Papa Francesco non esclude la possibilità di andare a Kiev. “Sono disposto a fare tutto quello che si può”, così il Santo Padre ai giornalisti nel volo di ritorno dal viaggio apostolico appena concluso sull’isola di Malta.

 “Qualcuno mi ha domandato, più di uno, di andare a Kiev. Sono disponibile. Ma non so se si potrà fare, se è conveniente farlo o se devo farlo”. Papa Francesco chiarisce quindi che oltre all’intenzione deve esserci, quindi, una base di certezza sulla convenienza del suo eventuale viaggio in Ucraina. 


"Io sono disposto a fare tutto quello che si può fare - ha ribadito ai reporter - La Santa Sede, soprattutto la parte diplomatica, con il cardinale Parolin e il monsignore Gallagher stanno facendo di tutto. Ma non possiamo pubblicare quello che fanno per prudenza e riservatezza". Papa Francesco ha quindi assicurato: “siamo al limite del lavoro" e "tra le possibilità c’è il viaggio nella capitale ucraina”.
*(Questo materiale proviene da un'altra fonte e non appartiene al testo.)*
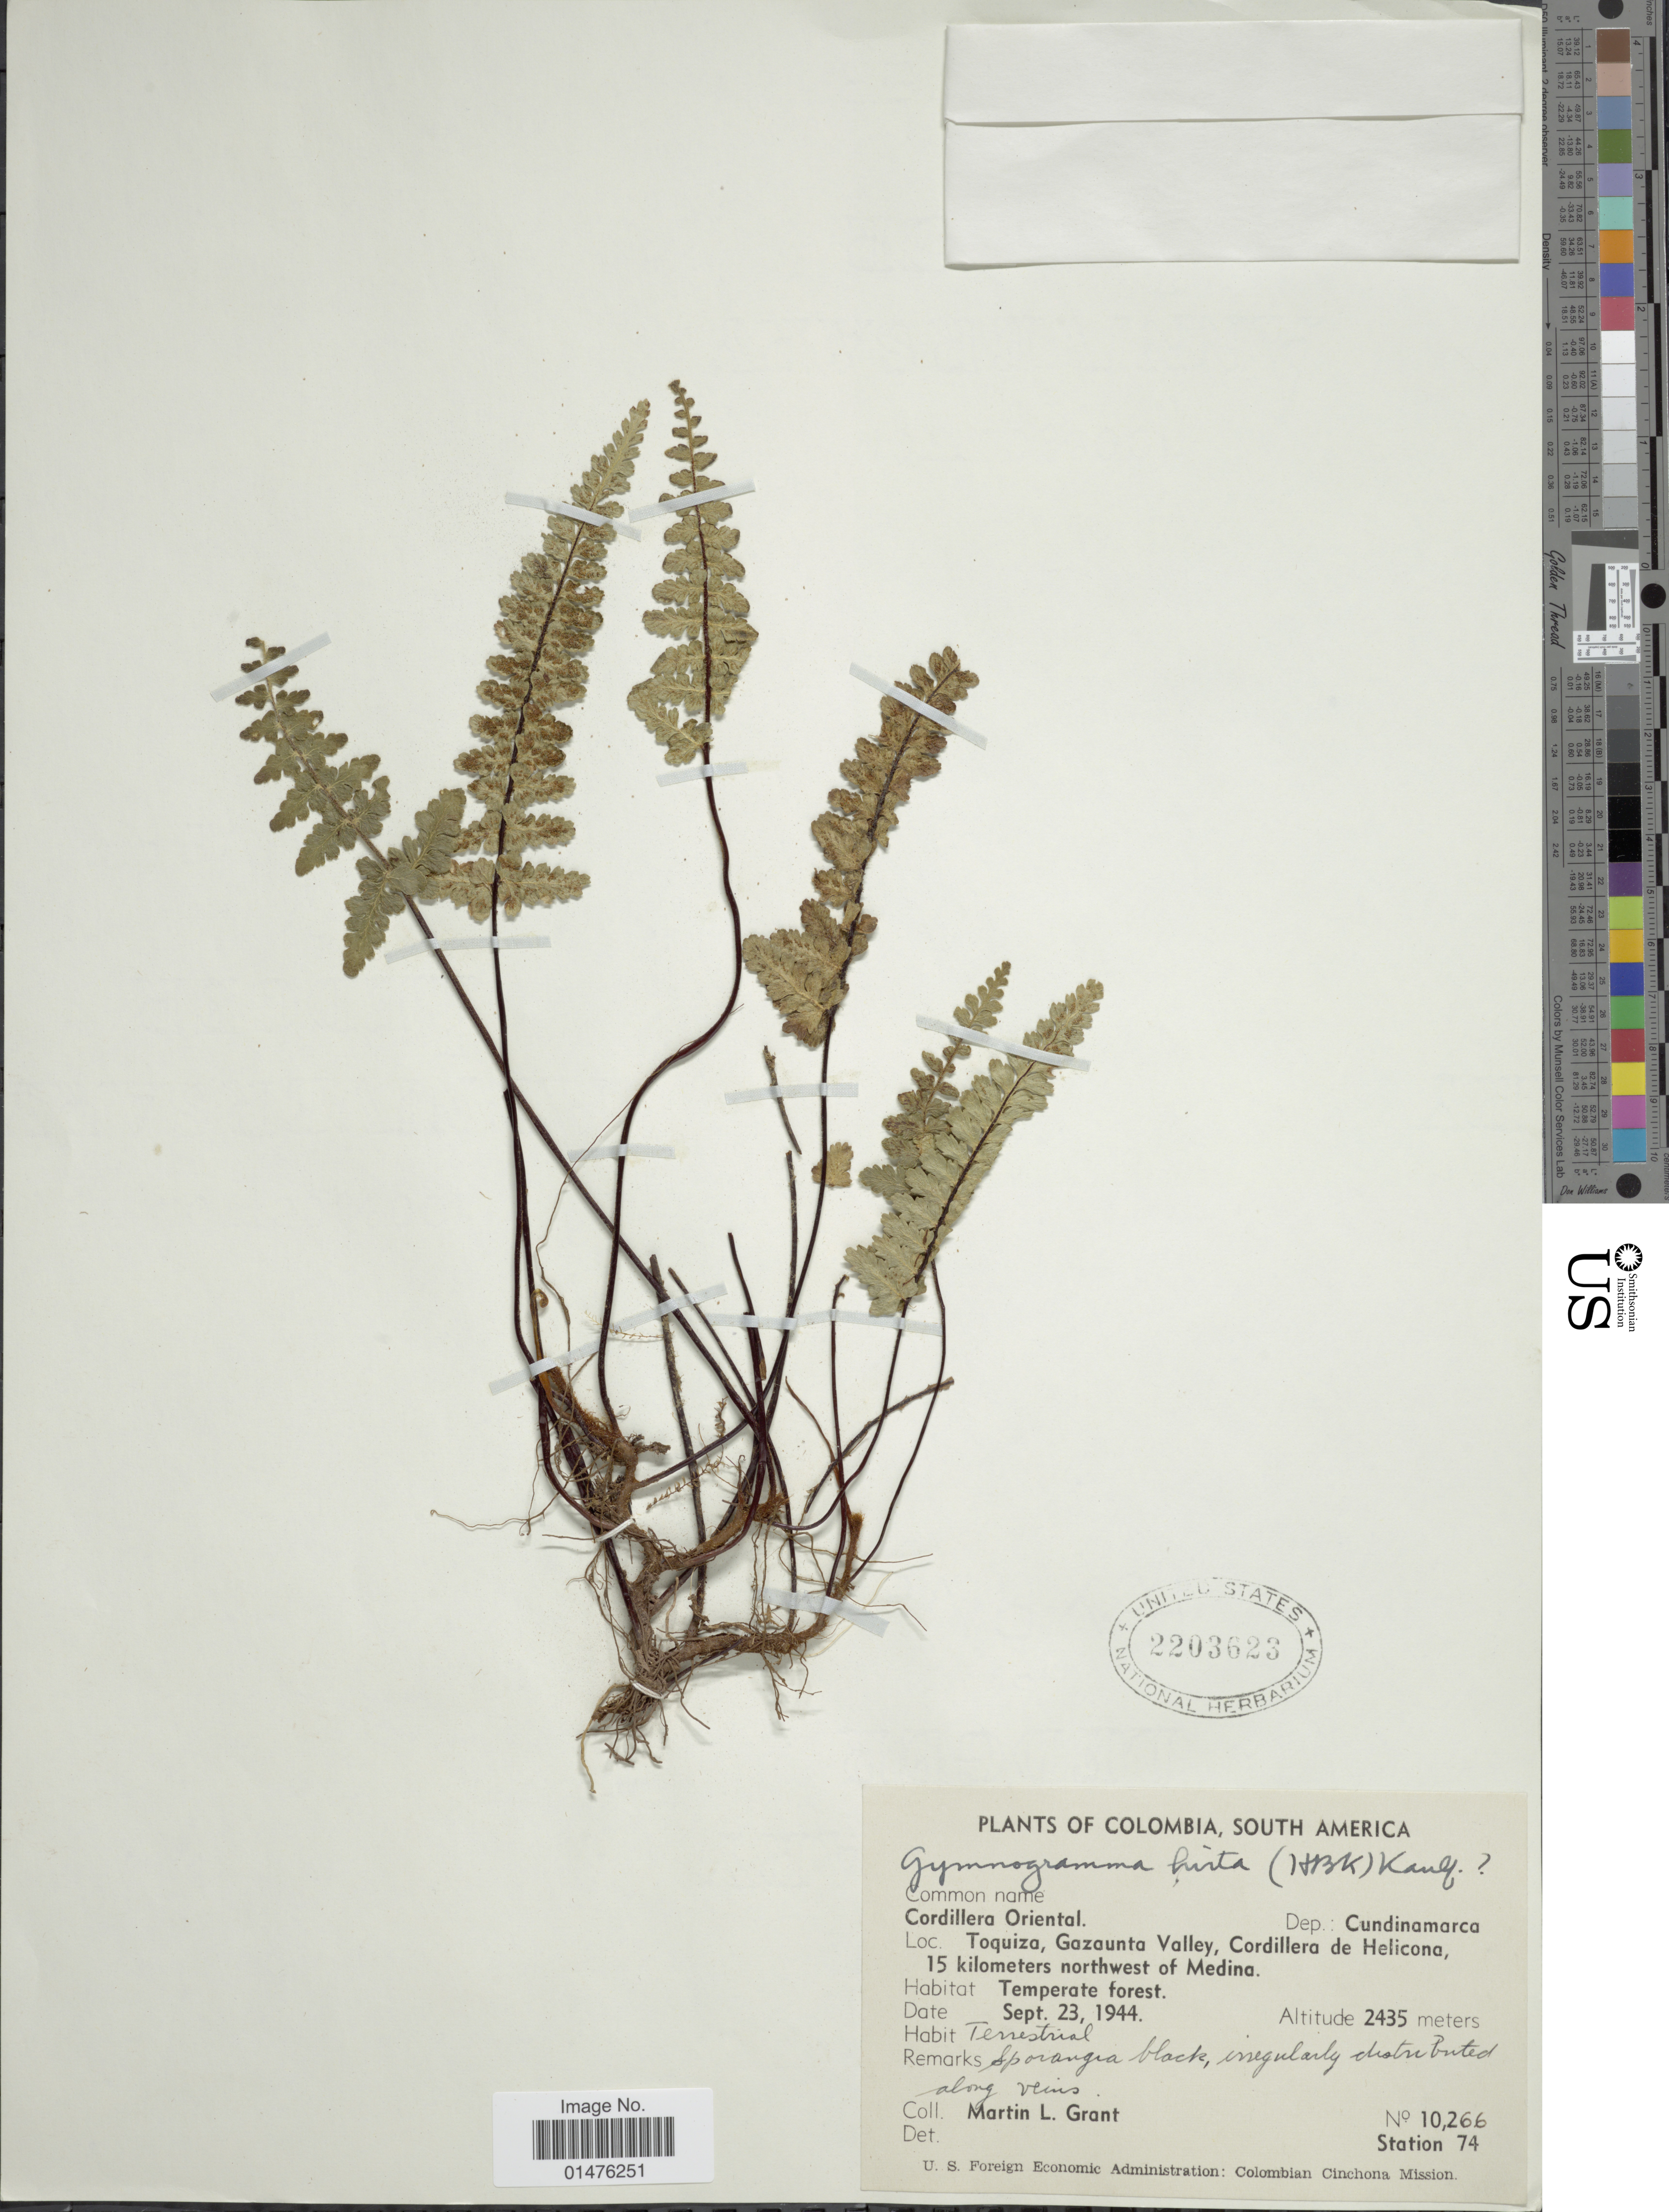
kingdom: Plantae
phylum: Tracheophyta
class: Polypodiopsida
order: Polypodiales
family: Pteridaceae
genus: Jamesonia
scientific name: Jamesonia hirta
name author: (Kunth) Christenh.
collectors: M. L. Grant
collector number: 10266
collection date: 1944-09-23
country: Colombia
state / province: Cundinamarca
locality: Cordillera Oriental, Dep. Cundinamarca, Toquiza, Gazaunta Valley, Cordillera de Helicona, 15 kilometers northwest of Medina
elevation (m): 2435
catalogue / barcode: US 2203623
Kiev e non solo. Perché papa Francesco conferma che stanno andando avanti i lavori per l’incontro con il patriarca russo Kirill: “Si pensa di farlo in Medio Oriente". Circa un eventuale confronto con Vladimir Putin, anche solo telefonico, il Papa ha riferito di non aver mai sentito il presidente russo in questo mese di guerra, anche se "il primo giorno ho sentito di dover andare all'ambasciata russa" e a chi gli ha chiesto quale messaggio invierebbe al Presidente russo, Papa Francesco ha risposto: "I messaggi che ho dato sono a tutte la autorità, non faccio un doppio linguaggio.  È sempre lo stesso: ogni guerra nasce è un'ingiustizia, sempre". 


E ha quindi concluso: "Il Signore abbia pietà di noi, di tutti noi perché tutti siamo colpevoli".